APRESOLINE is a Antihypertensive that works by Direct-acting arteriolar vasodilator that relaxes vascular smooth muscle, leading to decreased peripheral resistance and blood pressure. The exact molecular mechanism is unclear but may involve interference with calcium movement or inhibition of inositol trisphosphate-induced calcium release.. ALDORIL 15 is a Antihypertensive Combination that works by Methyldopa is a centrally acting alpha-2 adrenergic agonist that reduces sympathetic outflow from the brainstem, decreasing peripheral vascular resistance and blood pressure. Hydrochlorothiazide is a thiazide diuretic that inhibits sodium and chloride reabsorption in the distal convoluted tubule, reducing plasma volume and cardiac output.. They differ in pharmacokinetic profiles, FDA-approved indications, and side effect profiles.

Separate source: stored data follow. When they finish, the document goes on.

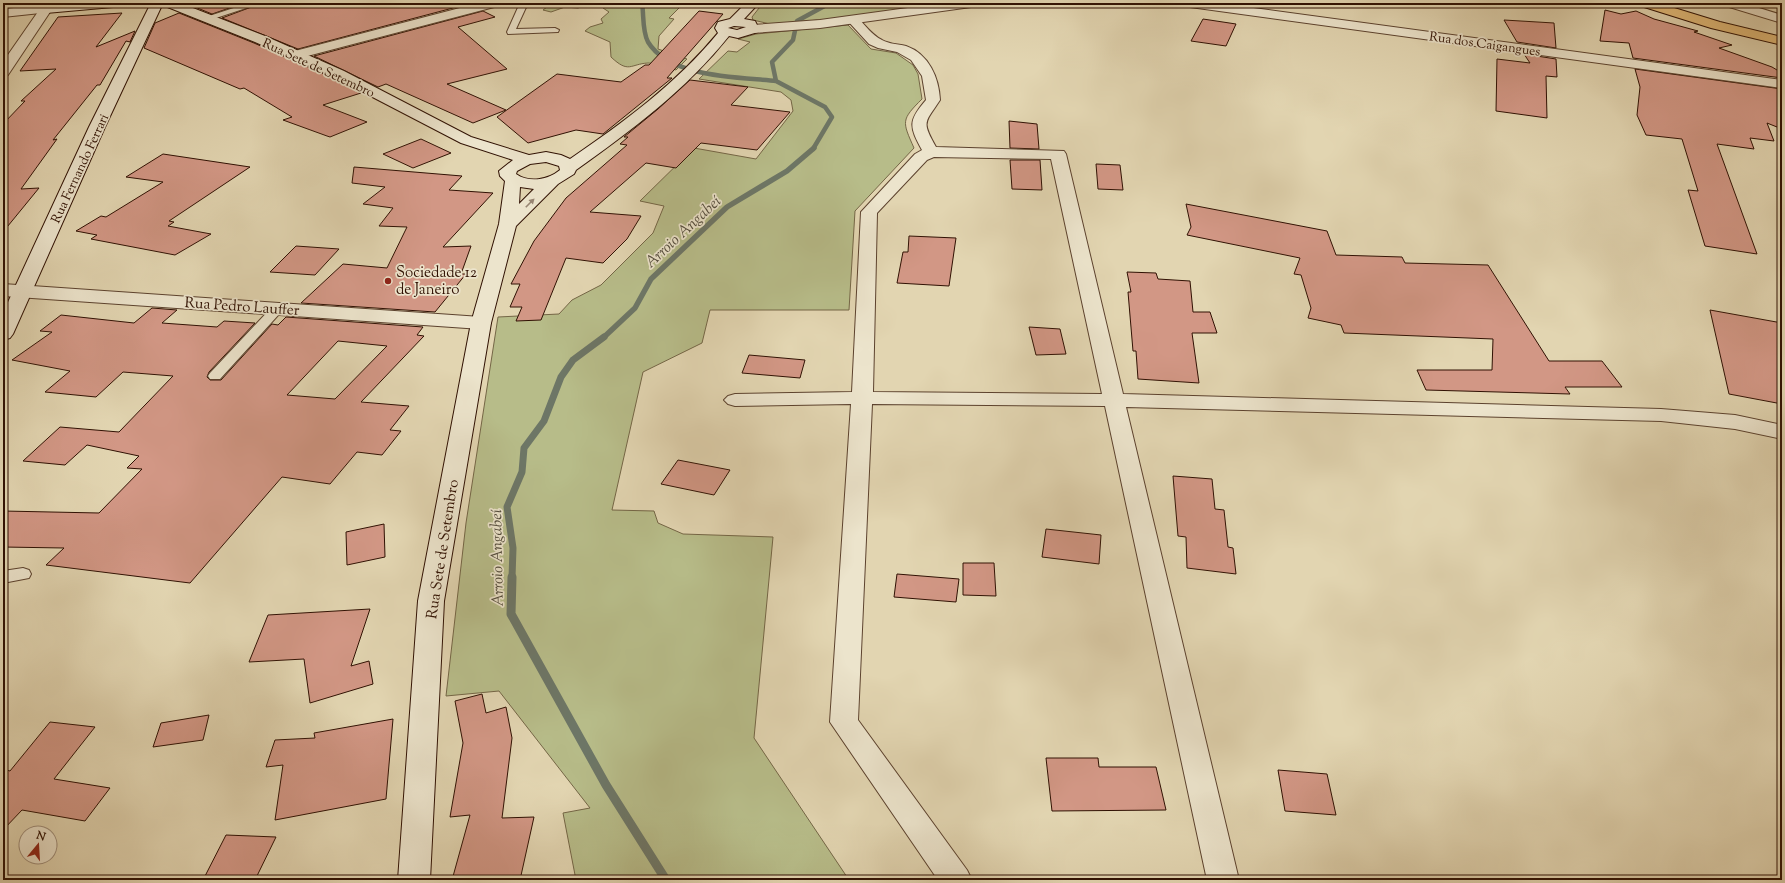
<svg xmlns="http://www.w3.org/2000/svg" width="1785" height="883" viewBox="0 0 1785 883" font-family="'Sorts Mill Goudy',serif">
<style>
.green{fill:#b7bc89;stroke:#746646}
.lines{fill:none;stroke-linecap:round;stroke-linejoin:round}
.stream-far3{stroke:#6d7666;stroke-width:4.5}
.stream-far2{stroke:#6d7666;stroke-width:5.5}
.stream-far1{stroke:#6d7666;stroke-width:7}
.stream{stroke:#6d7666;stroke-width:9}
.building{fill:#d29785;stroke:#301103;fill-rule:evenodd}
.service-casing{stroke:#5c422e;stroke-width:2}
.minor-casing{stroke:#5c422e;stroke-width:2}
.tertiary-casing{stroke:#5c422e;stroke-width:2}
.secondary-casing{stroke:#301103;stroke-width:2}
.primary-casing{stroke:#301103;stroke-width:2}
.service{fill:#ece4cc;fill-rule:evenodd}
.minor{fill:#ece4cc;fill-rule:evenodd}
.tertiary{fill:#ece4cc;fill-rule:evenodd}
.secondary{fill:#ece4cc;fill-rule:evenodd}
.primary{fill:#e1ba78;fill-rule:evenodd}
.oneway{fill:#978572}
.poi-dot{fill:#8f2418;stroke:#ece4cc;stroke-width:1.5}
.labels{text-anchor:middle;stroke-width:3.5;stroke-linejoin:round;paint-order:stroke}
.far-street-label{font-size:13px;fill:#301103;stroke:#ece4cc}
.poi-label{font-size:15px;fill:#301103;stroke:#ece4cc;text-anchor:start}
.street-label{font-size:15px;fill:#301103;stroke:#ece4cc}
.water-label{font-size:16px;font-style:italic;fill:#534c3d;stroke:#ece4cc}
</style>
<rect width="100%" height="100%" fill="#e2d5b1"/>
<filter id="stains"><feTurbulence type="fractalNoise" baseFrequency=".005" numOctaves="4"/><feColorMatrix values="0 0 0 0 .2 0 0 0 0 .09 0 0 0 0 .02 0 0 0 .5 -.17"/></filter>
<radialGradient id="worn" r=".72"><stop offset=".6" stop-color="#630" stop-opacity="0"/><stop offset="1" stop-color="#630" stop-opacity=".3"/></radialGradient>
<path class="green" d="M 591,3 L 578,8 L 565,7 L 551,12 L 543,10 L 551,4 Z
M 604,3 L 684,3 L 669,18 L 674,19 L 659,36 L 658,49 L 687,59 L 676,70 C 668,68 656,63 648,63 C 630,64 629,74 611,57 L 610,42 L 585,31 L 590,27 L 603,23 L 601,19 L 609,12 L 603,8 Z
M 763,3 L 950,3 L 831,19 L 770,24 L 753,20 L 752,17 Z
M 848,25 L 871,49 L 896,53 L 913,65 L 918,74 L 922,99 C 901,120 902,121 914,148 L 855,211 L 849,310 L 710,310 L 702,343 L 643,372 L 612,510 L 654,511 L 658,523 L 683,534 L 773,537 L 754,738 L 849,880 L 576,880 L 563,813 L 590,808 L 499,691 L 446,696 L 466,523 L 498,317 L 559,314 L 572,300 L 601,285 L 653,233 L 664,206 L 640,201 L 694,148 L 756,159 L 793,111 L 791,100 L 781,92 L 699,79 L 728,51 L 737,52 L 750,42 L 738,39 L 756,34 Z"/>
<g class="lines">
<path class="stream-far3" d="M 642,3 C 644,15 642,31 648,42 C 670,78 739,77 776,81
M 813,149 L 832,117 L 825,107 L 776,81 L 772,62 L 793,40 L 797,21 L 830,3"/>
<path class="stream-far2" d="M 603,338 L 635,308 L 651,279 L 727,207 L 787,171 L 814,148"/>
<path class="stream-far1" d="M 512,578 L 513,548 L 507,507 L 522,472 L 524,448 L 544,421 L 561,377 L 573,360 L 604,337"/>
<path class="stream" d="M 512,577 L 511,614 L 606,785 L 666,880"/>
</g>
<path class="building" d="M 205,3 L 244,3 L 212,14 L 195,7 Z
M 262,3 L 465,3 L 468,4 L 298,49 L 222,18 Z
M 1605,10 L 1621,14 L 1636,11 L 1654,19 L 1698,31 L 1694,32 L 1732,45 L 1719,48 L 1772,67 L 1782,73 L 1782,78 L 1633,58 L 1629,43 L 1600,41 Z
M 483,11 L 495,17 L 458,27 L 507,69 L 447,84 L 506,110 L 473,123 L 386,84 L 378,87 L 314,56 Z
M 699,11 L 723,14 L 667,78 L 672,78 L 603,134 L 576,130 L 528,143 L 497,117 L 557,74 L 621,82 L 645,65 L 649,65 Z
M 122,13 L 96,47 L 135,31 L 130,42 L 126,41 L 100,85 L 97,85 L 53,140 L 57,139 L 21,189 L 39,188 L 3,232 L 3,124 L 25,101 L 21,101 L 56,69 L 20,71 L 58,17 Z
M 179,13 L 254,43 L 333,78 L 361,93 L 323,105 L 367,122 L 330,137 L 327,136 L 283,120 L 292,117 L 244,88 L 240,89 L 144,48 L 155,23 Z
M 1203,19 L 1236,24 L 1226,46 L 1191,41 Z
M 1504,20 L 1554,23 L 1556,48 L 1517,42 Z
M 1524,54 L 1556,59 L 1557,77 L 1546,76 L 1547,118 L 1496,111 L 1497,59 L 1530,63 Z
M 1635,69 L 1782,89 L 1782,129 L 1767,123 L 1774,141 L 1750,138 L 1754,149 L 1717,144 L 1757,254 L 1705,246 L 1688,190 L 1698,191 L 1682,139 L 1646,135 L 1637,115 L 1640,87 Z
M 690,80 L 748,87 L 731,105 L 790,112 L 757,150 L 701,143 L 676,168 L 646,163 L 590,212 L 641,216 L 627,239 L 603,263 L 566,258 L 541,320 L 516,321 L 522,307 L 510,307 L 520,284 L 511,284 L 534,241 L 566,198 L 627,145 L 620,144 L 628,137 L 624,137 L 658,109 Z
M 1009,121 L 1037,124 L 1039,149 L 1010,148 Z
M 421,139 L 451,153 L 413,168 L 383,154 Z
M 163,154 L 250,167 L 169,221 L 174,222 L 168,226 L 211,234 L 175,255 L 91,239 L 97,235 L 76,231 L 101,216 L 106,217 L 163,182 L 126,177 Z
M 1010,160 L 1040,160 L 1042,190 L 1012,189 Z
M 1096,164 L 1120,165 L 1123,190 L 1098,189 Z
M 354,167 L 462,176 L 449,190 L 493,193 L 443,247 L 471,246 L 461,274 L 466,274 L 435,312 L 301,303 L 343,264 L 387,268 L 407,227 L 379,226 L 393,208 L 363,204 L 385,187 L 352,183 Z
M 1186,204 L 1327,231 L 1336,255 L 1402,257 L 1405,263 L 1488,265 L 1549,361 L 1602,361 L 1622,387 L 1565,387 L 1570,394 L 1426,390 L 1417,370 L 1492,370 L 1493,339 L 1344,333 L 1341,325 L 1308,318 L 1311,308 L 1301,275 L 1294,274 L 1300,258 L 1187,235 L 1191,227 Z
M 909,236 L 956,238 L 949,286 L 897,283 L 903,252 L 908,252 Z
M 296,246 L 339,249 L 315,275 L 270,272 Z
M 1127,272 L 1156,273 L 1158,279 L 1190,281 L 1193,312 L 1210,312 L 1217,333 L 1192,333 L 1199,383 L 1138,379 L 1136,351 L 1133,351 L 1128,292 L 1131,292 Z
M 152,308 L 177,310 L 162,323 L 217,327 L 224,321 L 255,323 L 209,372 L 207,377 L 210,380 L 221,380 L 272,324 L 278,325 L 286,317 L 423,327 L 417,335 L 424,336 L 361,402 L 409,406 L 390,430 L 401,431 L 382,455 L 357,452 L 330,484 L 282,477 L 190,583 L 46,565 L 64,548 L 3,547 L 3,511 L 99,513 L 142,469 L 127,468 L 139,456 L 87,445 L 65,465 L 23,461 L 60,427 L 119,432 L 173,376 L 123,372 L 96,397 L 45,392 L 70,371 L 12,360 L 52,332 L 40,331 L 61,315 L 134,323 ZM 338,341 L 387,346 L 335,399 L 287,395 Z
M 1710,310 L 1782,323 L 1782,404 L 1729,394 Z
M 1029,327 L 1060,329 L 1066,354 L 1036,355 Z
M 749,355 L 805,360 L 800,378 L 742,373 Z
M 678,460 L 730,470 L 714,495 L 661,484 Z
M 1173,476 L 1212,479 L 1215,509 L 1224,510 L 1228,547 L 1233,548 L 1236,574 L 1187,568 L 1186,537 L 1178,536 Z
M 384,524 L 385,557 L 347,565 L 346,532 Z
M 1046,529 L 1101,535 L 1099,564 L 1042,557 Z
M 963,563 L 994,563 L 996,596 L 963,595 Z
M 897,574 L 959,579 L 956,602 L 894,597 Z
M 370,609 L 351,666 L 369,661 L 373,684 L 310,703 L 304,659 L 249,662 L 268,615 Z
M 482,694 L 486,713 L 506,707 L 512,738 L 502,818 L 534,817 L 520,880 L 452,880 L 470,815 L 450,817 L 463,743 L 455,701 Z
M 209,715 L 203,740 L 153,747 L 161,723 Z
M 393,719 L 386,799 L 275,820 L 283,765 L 266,767 L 275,740 L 315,738 L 314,733 Z
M 50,722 L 95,727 L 54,779 L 110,788 L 85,821 L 22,810 L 3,830 L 3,769 L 10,771 Z
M 1046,758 L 1098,758 L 1099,767 L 1156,767 L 1166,810 L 1052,811 Z
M 1278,770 L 1327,774 L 1336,815 L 1285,811 Z
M 226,835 L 276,837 L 255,880 L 203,880 Z"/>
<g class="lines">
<defs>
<path id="service" d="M 249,3 L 261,3 L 210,20 L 203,18 Z
M 520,3 L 528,3 L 516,29 L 555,28 L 559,30 L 558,32 L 508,34 L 507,32 Z
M 277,305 L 283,309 L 281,312 L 220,379 L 210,379 L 208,376 L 210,373 L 273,306 Z
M 23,568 L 29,570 L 31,574 L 29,578 L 3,583 L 3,571 Z"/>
<path id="minor" d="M 479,3 L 500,3 L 498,6 L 296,59 L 291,58 L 289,55 L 291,52 Z
M 46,5 L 50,6 L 52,9 L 50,12 L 3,17 L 3,9 Z
M 853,16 L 857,17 C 865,25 872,35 882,40 C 889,44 898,44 906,46 C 929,54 939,78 940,100 C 925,123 921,121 936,147 L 1064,151 L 1066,154 L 1123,394 L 1661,409 L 1735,415 L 1782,425 L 1782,439 L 1735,429 L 1661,421 L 1126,407 L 1239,880 L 1207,880 L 1105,406 L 872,404 L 858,720 L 967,870 L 972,880 L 938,880 L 830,722 L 851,404 L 735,406 L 728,404 L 724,400 L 728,396 L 735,394 L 852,392 L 861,212 L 915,154 L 922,150 C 909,126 908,121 926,100 L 922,76 L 911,60 L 897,52 L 878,48 L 869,44 L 847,20 ZM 934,157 L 1051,159 L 1102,394 L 873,392 L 877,213 L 927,160 Z"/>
<path id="tertiary" d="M 944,3 L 977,3 L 971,7 L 820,28 L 753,33 L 747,29 L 753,25 L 820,20 Z
M 1184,3 L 1217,3 L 1782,80 L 1782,88 L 1190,7 Z
M 1724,3 L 1743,3 L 1782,15 L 1782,23 L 1726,6 Z
M 46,5 L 52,9 L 8,75 L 3,76 L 3,62 L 42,6 Z
M 3,284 L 481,317 L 488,319 L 491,323 L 488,327 L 481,329 L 3,296 Z"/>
<path id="secondary" d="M 72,3 L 119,3 L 113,7 L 46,13 L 40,9 L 46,5 Z
M 151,3 L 180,3 L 265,36 L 344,71 L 471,137 L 529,155 L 546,152 L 561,155 L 570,159 C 624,122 676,84 718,33 L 715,28 L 718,22 L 730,19 L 746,3 L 759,3 L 744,19 L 755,21 L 759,29 L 758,32 L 738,38 L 729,36 C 686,90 632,130 576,170 L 574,174 L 558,184 L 516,226 L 491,323 L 444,601 L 430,880 L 398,880 L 418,601 L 471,323 L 499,224 L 505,181 L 500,176 L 499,171 L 513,160 L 461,143 L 334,77 L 255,42 L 165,6 L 163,3 L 105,127 L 13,334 L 10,338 L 3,340 L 3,313 L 89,127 ZM 734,26 L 746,27 L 737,30 L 728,28 ZM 546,162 L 559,166 L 560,170 C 548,180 529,183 516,174 L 517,171 L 530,164 ZM 520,187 L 534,189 L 519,204 Z"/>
<path id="primary" d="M 1639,3 L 1658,3 L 1720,22 L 1782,37 L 1782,45 L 1711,28 L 1641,6 Z"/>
</defs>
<use href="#service" class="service-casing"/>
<use href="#minor" class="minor-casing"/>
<use href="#tertiary" class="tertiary-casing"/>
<use href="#secondary" class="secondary-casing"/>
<use href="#primary" class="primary-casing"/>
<use href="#service" class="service"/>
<use href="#minor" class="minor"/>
<use href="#tertiary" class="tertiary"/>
<use href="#secondary" class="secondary"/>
<use href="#primary" class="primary"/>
</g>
<defs><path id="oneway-solid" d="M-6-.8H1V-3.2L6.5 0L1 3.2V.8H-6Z"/></defs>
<use class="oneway" href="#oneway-solid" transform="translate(530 203) rotate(-45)"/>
<circle class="poi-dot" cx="388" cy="281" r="4"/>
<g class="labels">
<g class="far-street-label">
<text transform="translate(1485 43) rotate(8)" y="5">Rua dos Caigangues</text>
<text transform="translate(319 67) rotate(25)" y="5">Rua Sete de Setembro</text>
<text transform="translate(79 168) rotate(-65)" y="5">Rua Fernando Ferrari</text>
</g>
<g class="poi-label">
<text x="396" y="277">Sociedade 12<tspan x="396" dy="17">de Janeiro</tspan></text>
</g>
<g class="street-label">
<text transform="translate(242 306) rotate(4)" y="5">Rua Pedro Lauffer</text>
<text transform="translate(442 549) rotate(-81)" y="5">Rua Sete de Setembro</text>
</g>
<g class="water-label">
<text transform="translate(682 231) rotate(-43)" y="6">Arroio Angabeí</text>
<text transform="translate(496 558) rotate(-91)" y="6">Arroio Angabeí</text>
</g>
</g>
<rect width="1785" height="883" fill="none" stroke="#e2d5b1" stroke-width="16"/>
<rect x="4" y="4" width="1777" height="875" fill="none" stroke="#301103" stroke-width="2"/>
<rect x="8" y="8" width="1769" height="867" fill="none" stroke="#301103"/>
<g transform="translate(38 845) rotate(18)"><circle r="19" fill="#ece4cc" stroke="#a1907c"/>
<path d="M0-3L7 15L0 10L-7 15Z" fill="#8f2418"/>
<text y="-6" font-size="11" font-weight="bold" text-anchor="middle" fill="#301103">N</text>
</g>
<rect width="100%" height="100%" filter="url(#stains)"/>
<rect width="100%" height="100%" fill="url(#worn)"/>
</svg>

2. Which is stronger: APRESOLINE or ALDORIL 15?

Potency comparisons between APRESOLINE and ALDORIL 15 depend on the specific clinical indication. These are agents from distinct pharmacological classes and are not directly interchangeable by dose. A physician or clinical pharmacist should guide any therapeutic switching decisions.

3. What is the standard dosing for APRESOLINE vs ALDORIL 15?

The standard adult dose of APRESOLINE is: Initial: 10 mg oral 4 times daily for 2-4 days; increase to 25 mg 4 times daily for the first week. Maintenance: 50 mg 4 times daily; maximum 300 mg/day. IV: 20-40 mg IM or slow IV push, repeat as needed.. The standard adult dose of ALDORIL 15 is: 1 tablet (hydrochlorothiazide 15 mg, methyldopa 250 mg) orally twice daily; increase as needed up to 2 tablets twice daily.. Dosing should always be individualized based on indication, renal and hepatic function, age, and other patient factors.

4. Can you take APRESOLINE and ALDORIL 15 together?

No direct drug-drug interaction has been formally documented between APRESOLINE and ALDORIL 15 in current clinical databases. However, individual patient risk factors including other medications, organ function, and comorbidities should always be evaluated by a qualified healthcare provider.

5. Are APRESOLINE and ALDORIL 15 safe during pregnancy?

The maternal-fetal safety profiles differ. APRESOLINE is classified as Category C. First trimester: Limited human data; animal studies show no teratogenicity at clinically relevant doses, but risk cannot be excluded. Second and third trimesters: May cause fetal t. ALDORIL 15 is classified as Category C. First trimester: No increased risk of major malformations based on limited human data; animal studies show no teratogenicity at clinically relevant doses. Second/third trimesters: . Always consult a maternal-fetal medicine specialist before taking either drug during pregnancy or lactation.